Start potty training as soon as you bring your GS puppy home. Show it where you want it to do its business, in the backyard or garden. Ensure that this area is quiet and fenced. It has to be something soft like grass or mat. Establish an exact schedule for going potty. Taking the puppy outside is the first thing you need to do after it wakes up in the morning. Then, follow the schedule after each meal, playing, and before going to bed.
Keep the puppy out of biting and nipping. You should not beat or punish it anyway. Though, teach the puppy to avoid severe bites on the hands and legs. You can arrange timeouts for it if it bites too harshly. For example, if it bites your hand while taking a treat, withhold the next treat until it understands how to take it gently. If it bites you when you are watching TV or sitting still, make an abrupt shout, something like ‘Ouch!’ to let it know that its behavior is wrong. Reward it with a treat when you see that the little one understands what you want of it and denies biting at all. German Shepherds are very clever, so they understand the explanations very quickly. You won’t experience the puppy biting you in a while.
Be patient while training your little dog. It will be trained enough to understand how to control itself by the 10th week.
How big is a 2 month old German Shepherd?
Your puppy at this age is relatively not too big, and you won’t see any significant differences in height between males and females. Therefore, your boy will grow as tall as 7-9 inches (18-23 cm), while the little girl will be 6-9 inches (15-23 cm) tall.
How much does a 2 month old German Shepherd weight?
GS puppies gain weight at this age very quickly. They tend to double it in comparison to the first month. Your male doggy will approximately weigh 16-20 pounds (7-9 kg). If you have a female puppy, its weight will be smaller – 11-17 pounds (5-7.5 kg).
How much to feed a 2 month old German Shepherd puppy?
You can give your puppy 1-1.5 cups of puppy kibble soaked in goat milk 3-4 times per day. You can also give it tasty treats, but don’t do it too often. The overall number of calories from treats should not exceed 10% of all puppy food.
How often should I feed my 2 month old German Shepherd?
You should feed your pup 3-4 times per day. Never make a feeding schedule of 2 times per day because your doggy can overeat and have digestive problems.

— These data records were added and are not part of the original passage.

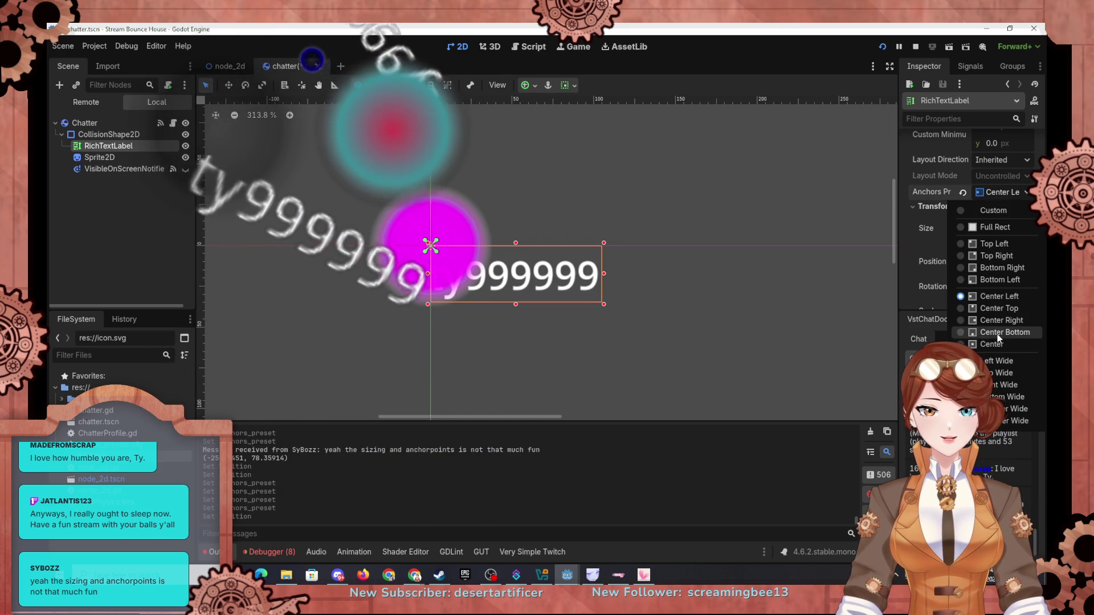
left_click(1000, 193)
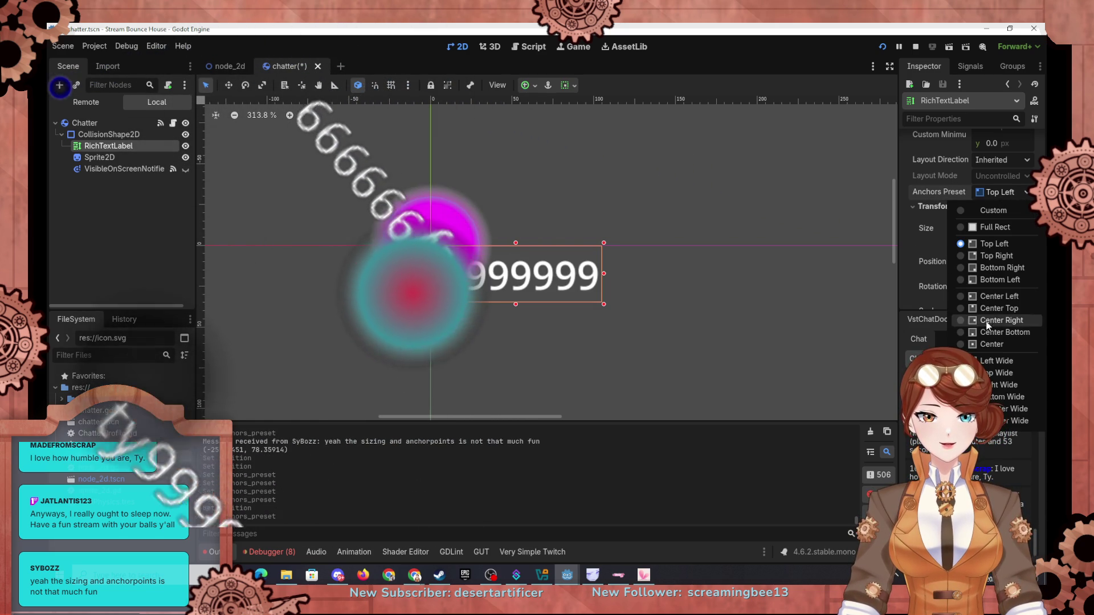
left_click(993, 345)
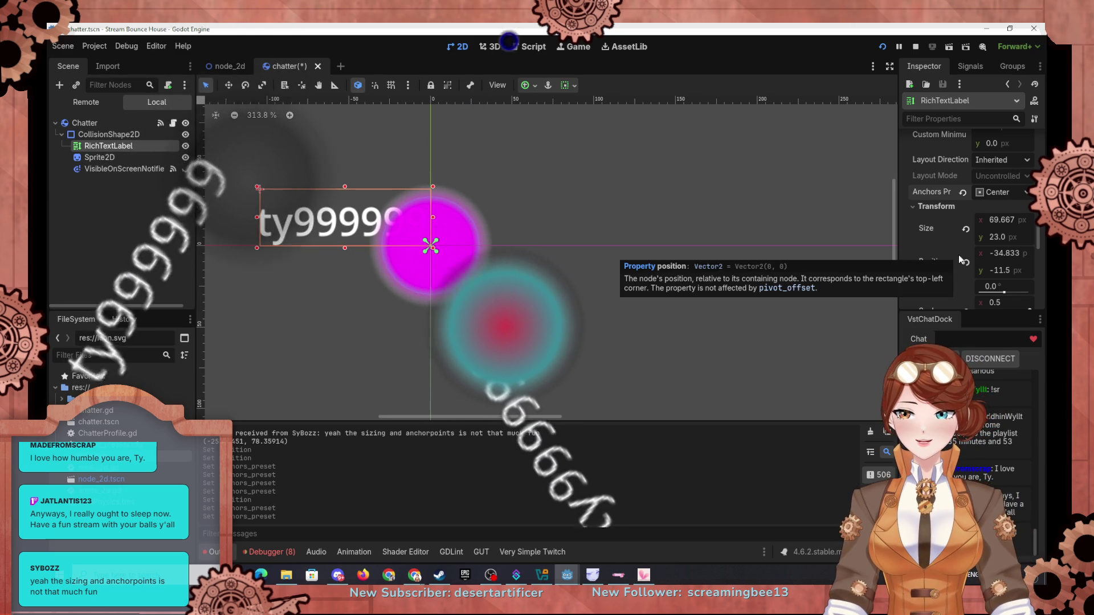
Turn off Fit Content on the RichTextLabel centred over the magenta circle
scroll(972, 209, "up", 5)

How much exercise does a 2 month old German Shepherd puppy need?
Little GS puppies are very energetic, so they need a lot of exercises. However, they are too young for hard exercise and training. Play ‘Fetch’ or some other games with it. The sessions can be very short (about 10-15 minutes or less) and not too intensive.
Can I walk my 2 month old German Shepherd?

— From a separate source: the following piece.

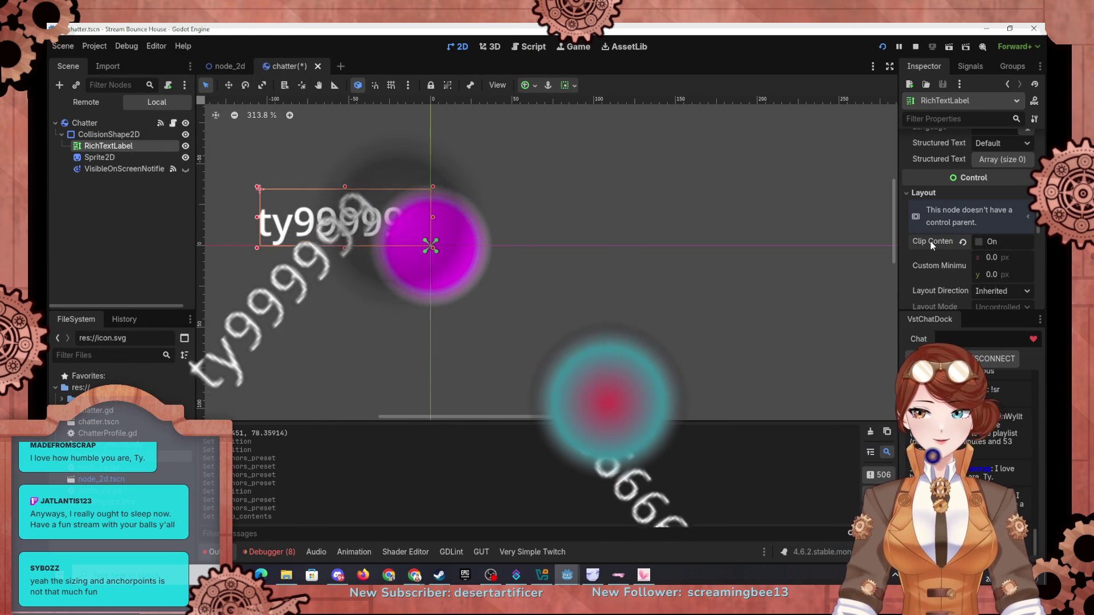
mouse_move(932, 245)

Yes, you can walk your puppy in the backyard or any other fenced space after it is vaccinated. Though remember that your little doggy cannot go on long walks yet, so never make its walks too long. 10-15 minutes 4 times per day is pretty enough. Another thing to consider is that it cannot follow you yet, so try to avoid going for walks in the open spaces and streets, or your pup can get lost.
Remember that you take responsibility when you bring your 2 month old GSD puppy home. Learn a lot about the breed before you decide to adopt this dog. You also need to know that your pup will have enough space for its activity and energetic behavior. You also need to consider your budget. German Shepherd puppies can cost $400-$2,000 when you buy them from a reputable breeder.
Get prepared that your doggy will bark, whale, bite and chew everything around. However, you will also get a lot of joy, playing, laughing, and loyalty. German Shepherds are very intelligent, and you will get the best friend for many years if you are patient and consistent enough during its first days at your home.